Problem to work on
Count the lines in the records below that contain the string "Cookware", matching case exactly. Reply with the number alone.

##### Provided entries #####

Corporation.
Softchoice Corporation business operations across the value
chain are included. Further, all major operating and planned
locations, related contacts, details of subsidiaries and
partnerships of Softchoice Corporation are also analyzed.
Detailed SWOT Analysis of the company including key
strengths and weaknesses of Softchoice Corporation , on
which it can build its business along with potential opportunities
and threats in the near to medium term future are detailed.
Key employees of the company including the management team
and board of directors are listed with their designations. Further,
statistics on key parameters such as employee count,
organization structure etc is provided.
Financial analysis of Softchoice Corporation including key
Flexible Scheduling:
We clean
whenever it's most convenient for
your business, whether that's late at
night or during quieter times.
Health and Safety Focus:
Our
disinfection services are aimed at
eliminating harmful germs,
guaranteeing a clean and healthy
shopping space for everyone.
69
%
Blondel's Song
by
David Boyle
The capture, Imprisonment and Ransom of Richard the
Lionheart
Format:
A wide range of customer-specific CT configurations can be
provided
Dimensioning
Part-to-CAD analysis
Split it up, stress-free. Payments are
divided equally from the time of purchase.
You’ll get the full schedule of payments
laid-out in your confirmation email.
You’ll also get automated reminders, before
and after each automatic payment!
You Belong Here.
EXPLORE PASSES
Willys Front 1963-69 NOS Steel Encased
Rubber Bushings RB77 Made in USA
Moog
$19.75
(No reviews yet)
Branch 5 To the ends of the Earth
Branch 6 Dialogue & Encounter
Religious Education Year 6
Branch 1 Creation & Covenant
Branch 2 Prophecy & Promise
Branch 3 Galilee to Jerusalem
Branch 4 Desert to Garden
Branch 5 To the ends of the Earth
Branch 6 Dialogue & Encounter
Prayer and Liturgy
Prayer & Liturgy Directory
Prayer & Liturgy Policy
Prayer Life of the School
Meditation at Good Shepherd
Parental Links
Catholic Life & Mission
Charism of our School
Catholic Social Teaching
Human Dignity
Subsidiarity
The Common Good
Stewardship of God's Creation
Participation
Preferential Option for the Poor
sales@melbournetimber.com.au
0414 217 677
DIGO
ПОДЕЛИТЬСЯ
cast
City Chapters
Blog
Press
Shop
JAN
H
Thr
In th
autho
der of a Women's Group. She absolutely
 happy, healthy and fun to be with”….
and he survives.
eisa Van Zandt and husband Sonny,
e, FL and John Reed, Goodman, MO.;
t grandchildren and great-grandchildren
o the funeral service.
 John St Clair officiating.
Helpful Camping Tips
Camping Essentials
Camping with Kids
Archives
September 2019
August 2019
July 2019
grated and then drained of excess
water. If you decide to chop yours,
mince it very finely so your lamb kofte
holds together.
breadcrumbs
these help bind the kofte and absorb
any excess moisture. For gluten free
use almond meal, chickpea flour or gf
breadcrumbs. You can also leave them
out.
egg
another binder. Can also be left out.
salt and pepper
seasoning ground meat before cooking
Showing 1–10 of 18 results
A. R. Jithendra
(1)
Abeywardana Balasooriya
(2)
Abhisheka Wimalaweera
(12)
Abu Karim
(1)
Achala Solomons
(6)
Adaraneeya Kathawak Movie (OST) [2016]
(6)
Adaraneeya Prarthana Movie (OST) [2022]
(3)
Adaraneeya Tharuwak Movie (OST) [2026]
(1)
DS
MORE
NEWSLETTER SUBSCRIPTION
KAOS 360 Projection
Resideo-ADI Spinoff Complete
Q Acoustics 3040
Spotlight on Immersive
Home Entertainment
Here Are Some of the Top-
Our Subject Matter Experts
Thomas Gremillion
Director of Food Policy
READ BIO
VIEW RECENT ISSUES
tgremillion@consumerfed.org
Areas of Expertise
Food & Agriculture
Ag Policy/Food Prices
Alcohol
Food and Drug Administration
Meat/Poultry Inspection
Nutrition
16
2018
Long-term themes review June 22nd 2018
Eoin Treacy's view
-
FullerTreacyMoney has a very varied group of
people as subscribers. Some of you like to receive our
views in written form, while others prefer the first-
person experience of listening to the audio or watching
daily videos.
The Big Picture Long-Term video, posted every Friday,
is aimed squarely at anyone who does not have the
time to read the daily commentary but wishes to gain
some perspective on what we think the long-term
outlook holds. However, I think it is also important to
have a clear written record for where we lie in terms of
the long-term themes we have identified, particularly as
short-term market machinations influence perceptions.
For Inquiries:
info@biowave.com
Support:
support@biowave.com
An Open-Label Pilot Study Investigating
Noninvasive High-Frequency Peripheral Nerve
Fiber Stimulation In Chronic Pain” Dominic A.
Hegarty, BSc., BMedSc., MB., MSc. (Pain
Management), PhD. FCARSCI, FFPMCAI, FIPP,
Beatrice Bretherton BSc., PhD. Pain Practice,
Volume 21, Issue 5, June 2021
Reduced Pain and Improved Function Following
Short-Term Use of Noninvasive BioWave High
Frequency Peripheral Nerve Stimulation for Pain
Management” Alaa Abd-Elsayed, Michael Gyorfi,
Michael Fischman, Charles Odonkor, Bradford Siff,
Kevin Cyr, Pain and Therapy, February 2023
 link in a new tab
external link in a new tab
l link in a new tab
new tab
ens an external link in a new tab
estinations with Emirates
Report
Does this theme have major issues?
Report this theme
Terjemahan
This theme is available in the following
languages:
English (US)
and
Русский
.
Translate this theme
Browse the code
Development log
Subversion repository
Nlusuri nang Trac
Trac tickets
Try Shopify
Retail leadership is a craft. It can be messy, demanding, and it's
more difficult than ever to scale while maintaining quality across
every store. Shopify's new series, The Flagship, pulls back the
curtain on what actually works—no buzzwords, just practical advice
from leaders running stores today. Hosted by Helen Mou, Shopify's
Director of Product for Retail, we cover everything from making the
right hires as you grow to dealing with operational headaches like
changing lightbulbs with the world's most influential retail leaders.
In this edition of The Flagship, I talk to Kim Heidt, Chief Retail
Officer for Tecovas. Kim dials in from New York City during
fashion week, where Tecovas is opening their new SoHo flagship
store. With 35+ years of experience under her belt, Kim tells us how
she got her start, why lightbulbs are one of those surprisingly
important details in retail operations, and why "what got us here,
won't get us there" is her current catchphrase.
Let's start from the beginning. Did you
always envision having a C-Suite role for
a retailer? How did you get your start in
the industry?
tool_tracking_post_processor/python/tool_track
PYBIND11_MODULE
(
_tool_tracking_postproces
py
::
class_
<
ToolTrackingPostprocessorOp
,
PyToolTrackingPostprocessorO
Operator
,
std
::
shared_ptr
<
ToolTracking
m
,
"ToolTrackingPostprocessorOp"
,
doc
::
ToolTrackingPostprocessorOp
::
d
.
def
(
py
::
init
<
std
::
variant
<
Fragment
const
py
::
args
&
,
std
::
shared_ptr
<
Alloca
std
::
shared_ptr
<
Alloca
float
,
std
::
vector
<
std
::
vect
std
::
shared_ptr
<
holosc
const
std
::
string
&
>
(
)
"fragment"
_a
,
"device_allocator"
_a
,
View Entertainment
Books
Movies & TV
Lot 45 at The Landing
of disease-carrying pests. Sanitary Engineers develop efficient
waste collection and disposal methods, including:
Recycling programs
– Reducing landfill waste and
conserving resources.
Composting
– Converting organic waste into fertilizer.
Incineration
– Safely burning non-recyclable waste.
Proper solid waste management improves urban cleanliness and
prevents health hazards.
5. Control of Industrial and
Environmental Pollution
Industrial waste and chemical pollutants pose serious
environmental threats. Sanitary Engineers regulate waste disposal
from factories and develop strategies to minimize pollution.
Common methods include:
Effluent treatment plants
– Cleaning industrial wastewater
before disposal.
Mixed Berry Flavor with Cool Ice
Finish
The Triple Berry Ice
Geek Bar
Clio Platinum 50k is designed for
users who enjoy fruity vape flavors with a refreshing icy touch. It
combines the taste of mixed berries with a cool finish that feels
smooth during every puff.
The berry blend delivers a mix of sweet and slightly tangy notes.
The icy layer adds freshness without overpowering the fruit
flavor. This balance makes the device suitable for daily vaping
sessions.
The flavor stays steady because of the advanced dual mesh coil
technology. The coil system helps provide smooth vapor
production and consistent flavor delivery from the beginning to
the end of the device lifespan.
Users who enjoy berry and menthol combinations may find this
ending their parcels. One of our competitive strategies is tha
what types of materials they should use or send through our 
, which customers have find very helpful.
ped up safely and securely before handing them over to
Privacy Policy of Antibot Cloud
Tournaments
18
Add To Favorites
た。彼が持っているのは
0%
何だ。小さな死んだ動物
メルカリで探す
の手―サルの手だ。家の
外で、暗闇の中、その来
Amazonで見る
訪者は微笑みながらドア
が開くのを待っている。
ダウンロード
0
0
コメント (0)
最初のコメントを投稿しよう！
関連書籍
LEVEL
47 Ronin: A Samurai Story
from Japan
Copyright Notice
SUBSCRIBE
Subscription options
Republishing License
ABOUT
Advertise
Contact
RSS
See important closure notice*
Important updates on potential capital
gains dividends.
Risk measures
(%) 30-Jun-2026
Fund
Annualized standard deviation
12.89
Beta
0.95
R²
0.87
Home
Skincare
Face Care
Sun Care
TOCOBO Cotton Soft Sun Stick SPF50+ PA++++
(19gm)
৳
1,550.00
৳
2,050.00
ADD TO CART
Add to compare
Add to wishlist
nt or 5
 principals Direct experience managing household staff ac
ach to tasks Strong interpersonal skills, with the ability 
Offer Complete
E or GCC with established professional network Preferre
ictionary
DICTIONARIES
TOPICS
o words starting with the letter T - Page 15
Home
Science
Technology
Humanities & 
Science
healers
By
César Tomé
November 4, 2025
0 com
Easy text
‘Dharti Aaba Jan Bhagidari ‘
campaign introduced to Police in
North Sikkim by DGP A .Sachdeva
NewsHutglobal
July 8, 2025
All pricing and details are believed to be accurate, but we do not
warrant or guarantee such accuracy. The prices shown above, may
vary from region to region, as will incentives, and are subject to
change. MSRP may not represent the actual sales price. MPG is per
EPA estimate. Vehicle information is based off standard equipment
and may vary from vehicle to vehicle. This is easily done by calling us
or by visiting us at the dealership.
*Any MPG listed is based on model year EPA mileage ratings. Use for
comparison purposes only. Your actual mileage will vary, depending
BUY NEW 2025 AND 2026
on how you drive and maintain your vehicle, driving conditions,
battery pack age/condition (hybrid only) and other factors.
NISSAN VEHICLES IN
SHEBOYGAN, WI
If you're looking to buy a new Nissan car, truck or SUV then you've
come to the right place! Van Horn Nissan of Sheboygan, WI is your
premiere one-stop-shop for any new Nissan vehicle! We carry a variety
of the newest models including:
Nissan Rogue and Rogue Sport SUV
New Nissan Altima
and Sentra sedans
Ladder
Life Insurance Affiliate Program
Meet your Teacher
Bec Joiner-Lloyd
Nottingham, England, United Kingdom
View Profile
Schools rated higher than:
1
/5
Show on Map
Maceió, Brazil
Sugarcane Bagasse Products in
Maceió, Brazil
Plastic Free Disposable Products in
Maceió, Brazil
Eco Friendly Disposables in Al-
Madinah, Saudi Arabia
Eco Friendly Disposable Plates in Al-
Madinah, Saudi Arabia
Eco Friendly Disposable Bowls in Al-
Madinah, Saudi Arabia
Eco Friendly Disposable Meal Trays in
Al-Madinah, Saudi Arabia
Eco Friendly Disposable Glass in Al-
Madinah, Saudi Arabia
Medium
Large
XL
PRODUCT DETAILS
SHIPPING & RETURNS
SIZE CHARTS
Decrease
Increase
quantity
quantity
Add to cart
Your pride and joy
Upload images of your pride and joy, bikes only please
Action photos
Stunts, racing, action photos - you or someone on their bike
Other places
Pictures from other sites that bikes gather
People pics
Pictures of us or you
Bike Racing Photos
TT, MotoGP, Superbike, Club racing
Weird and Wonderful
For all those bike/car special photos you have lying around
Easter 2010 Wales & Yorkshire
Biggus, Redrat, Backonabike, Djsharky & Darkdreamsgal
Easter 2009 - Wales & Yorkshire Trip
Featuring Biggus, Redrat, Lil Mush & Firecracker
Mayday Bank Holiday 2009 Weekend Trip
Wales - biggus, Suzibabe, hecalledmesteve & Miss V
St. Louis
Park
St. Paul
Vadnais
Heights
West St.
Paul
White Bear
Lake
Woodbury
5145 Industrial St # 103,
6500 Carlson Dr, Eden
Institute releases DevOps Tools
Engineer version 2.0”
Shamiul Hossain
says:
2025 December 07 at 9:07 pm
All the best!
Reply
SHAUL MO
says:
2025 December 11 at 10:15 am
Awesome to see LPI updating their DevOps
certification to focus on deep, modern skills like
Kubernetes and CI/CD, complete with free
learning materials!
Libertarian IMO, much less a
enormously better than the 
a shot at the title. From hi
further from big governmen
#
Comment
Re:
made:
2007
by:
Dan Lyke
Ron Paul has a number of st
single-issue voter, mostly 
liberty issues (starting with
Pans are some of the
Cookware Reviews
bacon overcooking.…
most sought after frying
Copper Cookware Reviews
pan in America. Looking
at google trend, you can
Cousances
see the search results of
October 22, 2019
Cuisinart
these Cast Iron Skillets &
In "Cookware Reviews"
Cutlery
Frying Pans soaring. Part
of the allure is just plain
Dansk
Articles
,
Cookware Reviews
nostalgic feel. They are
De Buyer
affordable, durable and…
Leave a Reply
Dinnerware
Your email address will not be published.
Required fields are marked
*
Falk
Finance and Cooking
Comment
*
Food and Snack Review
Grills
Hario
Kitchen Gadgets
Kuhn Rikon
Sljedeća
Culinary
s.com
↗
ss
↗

#####

Exercise result
4